Data in this exercise:
<<<<

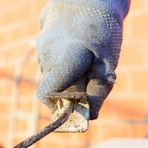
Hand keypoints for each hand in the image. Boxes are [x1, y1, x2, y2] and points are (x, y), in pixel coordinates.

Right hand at [35, 0, 128, 118]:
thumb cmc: (104, 31)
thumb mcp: (107, 66)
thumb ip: (97, 94)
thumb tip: (88, 117)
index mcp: (59, 62)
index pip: (46, 95)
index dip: (58, 104)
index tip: (74, 103)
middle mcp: (45, 52)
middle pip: (49, 83)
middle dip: (66, 86)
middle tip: (89, 76)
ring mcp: (40, 39)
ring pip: (50, 66)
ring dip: (65, 68)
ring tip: (85, 54)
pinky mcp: (42, 30)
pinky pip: (50, 50)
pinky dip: (62, 52)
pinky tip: (77, 40)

>>>>

Work task: Nothing outside the span should appear: transcribe the lines from the one containing "middle pip: (49, 83)" through the last line of the records.

Finished exercise:
middle pip: (49, 83)
middle dip: (66, 86)
middle tip: (89, 76)
ring mcp: (40, 39)
ring pip: (50, 66)
ring dip: (65, 68)
ring tip: (85, 54)
pinky mcp: (42, 30)
pinky pip: (50, 50)
pinky dip: (62, 52)
pinky tip: (77, 40)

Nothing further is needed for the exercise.